Microhabitat aslında aynı şehir içinde geçen bir yol filmi de sayılabilir. Miso tarafından uğranılan duraklar ve bu durakların her birindeki mutsuzluklar, arızalar, sahtelikler, yılgınlıklar da şehre ait. Evlilik, ayrılık, yalnızlık üçgenine hapsolmuş karakterlerin şehrin farklı noktalarına kök salmış ve rutine binmiş hayatları, insanların sınıfsal farklılıklardan bağımsız biçimde kişilik olarak da evrimleştiklerine ya da zaten hamurlarında olan huyların kontrolü ele aldıklarına işaret ediyor. Zamanında yaptıkları tercihler neticesinde yaşamak zorunda kaldıkları hayatları, zamanında bir müzik grubu bünyesinde çaldıkları enstrümanlarla ilişkilendirmeyi pek kafasına takmayan Jeon Go-Woon, daha çok alt, orta, üst sınıfa dağılmış bu insanların şehir tarafından kendi mikro habitatlarında rehin alınmışlıklarını resmediyor. Bu resmin hareket halindeki tek unsuru ve bu yüzden hiç bir resme ait olmayan parçası da onları bu habitatlarında ziyaret eden Miso... Başkalarının güvenli alanlarında geçici, kendi belirsiz geleceğinde kalıcı olma halini her evde biraz daha hissetmesinin sebeplerinden biri de zaman içinde arkadaşlarının değişmesine rağmen kendisinin birçok yönden aynı kalması. Haliyle iş, güç, aile, konum olarak kendi mikro dünyalarına kapanmış bu insanların evsiz Miso'ya bakışları da birkaç kişi dışında üstten, umursamaz ve çıkarcı olabiliyor.
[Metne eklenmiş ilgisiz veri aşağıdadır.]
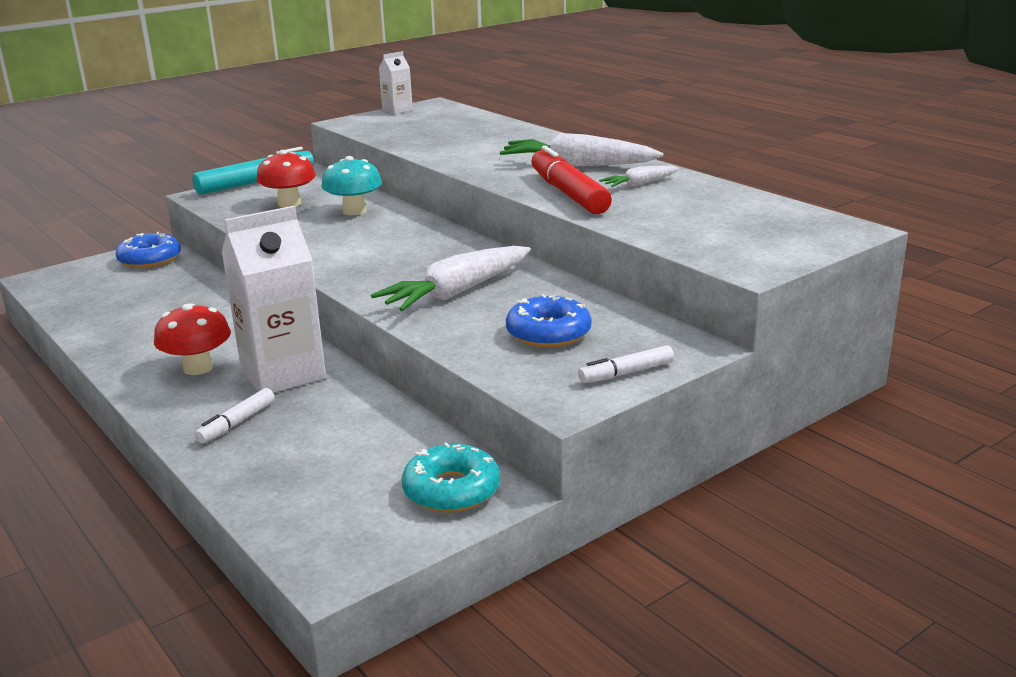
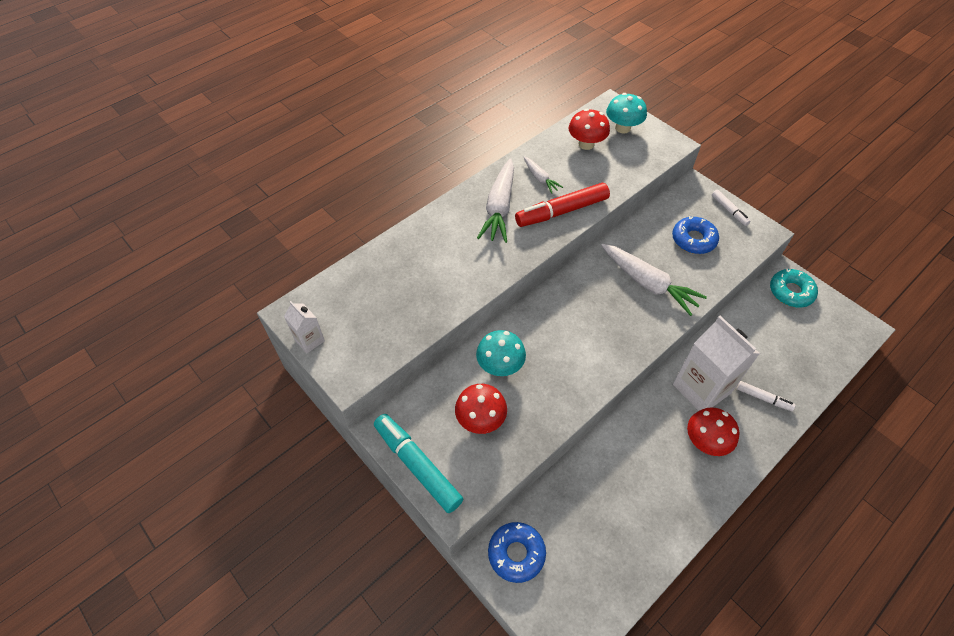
camera: 95 degrees left, 30 degrees up
(729, 210) = (586, 144): none -> red mushroom
(784, 234) = (622, 128): none -> turquoise mushroom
Film aslında bu mikro habitatlar sayesinde makro olana, yani şehrin farklı bölüm ve sınıflara ayrılmış bütünlüğünün yıpratıcı etkilerine de bakıyor. Kendi şehrinde mülteci durumuna düşen Miso, Güney Kore gibi güçlü ekonomiye sahip bir ülkenin bile kendi vatandaşlarına yetmeyebileceğinin kanıtlarından biri belki. Ama Jeon Go-Woon çok boyutlu bu sorunun büyük şehir ve onun mikro habitatlarındaki karşılıklarından paylar çıkarıyor. İşin "Bir Küçük Prenses" boyutunu da unutmayıp bu beton ormanında atıldığı macerasında Miso'nun her adımını takip ediyor. Güney Kore sineması da hemen her ülke sineması gibi ana akım ve art house yapımlar üretiyor. Microhabitat her ikisi arasında gidip geliyormuş gibi bir kıvamla yolunu bularak, kendine bir ritim yaratıp ona sadık kalarak yolunu bulan bir film. Ülkesinin popüler isimlerinden olan Esom'un çok iyi ete kemiğe büründürüp taşıdığı Miso'nun başını sokacak bir yer arayışlarından derlenen Microhabitat, bir küçük şehir efsanesi yaratmak için yola çıkmış gibi yapsa da, bu küçük ve mütevazi efsanenin yanına yüklüce bir toplum, şehir, sınıf eleştirisi alarak ve bunları ekonomik biçimde içine girdiği mikro habitatlara dağıtarak başrolünde Miso'nun olduğu küçük hikayeler kurguluyor. Finalde de hikayesini bitirmeyip, bir türlü kendi sarayını bulamayan "Küçük Prenses"in macerasının ne yöne gittiğine dair sürpriziyle kalp çalmayı sürdürüyor.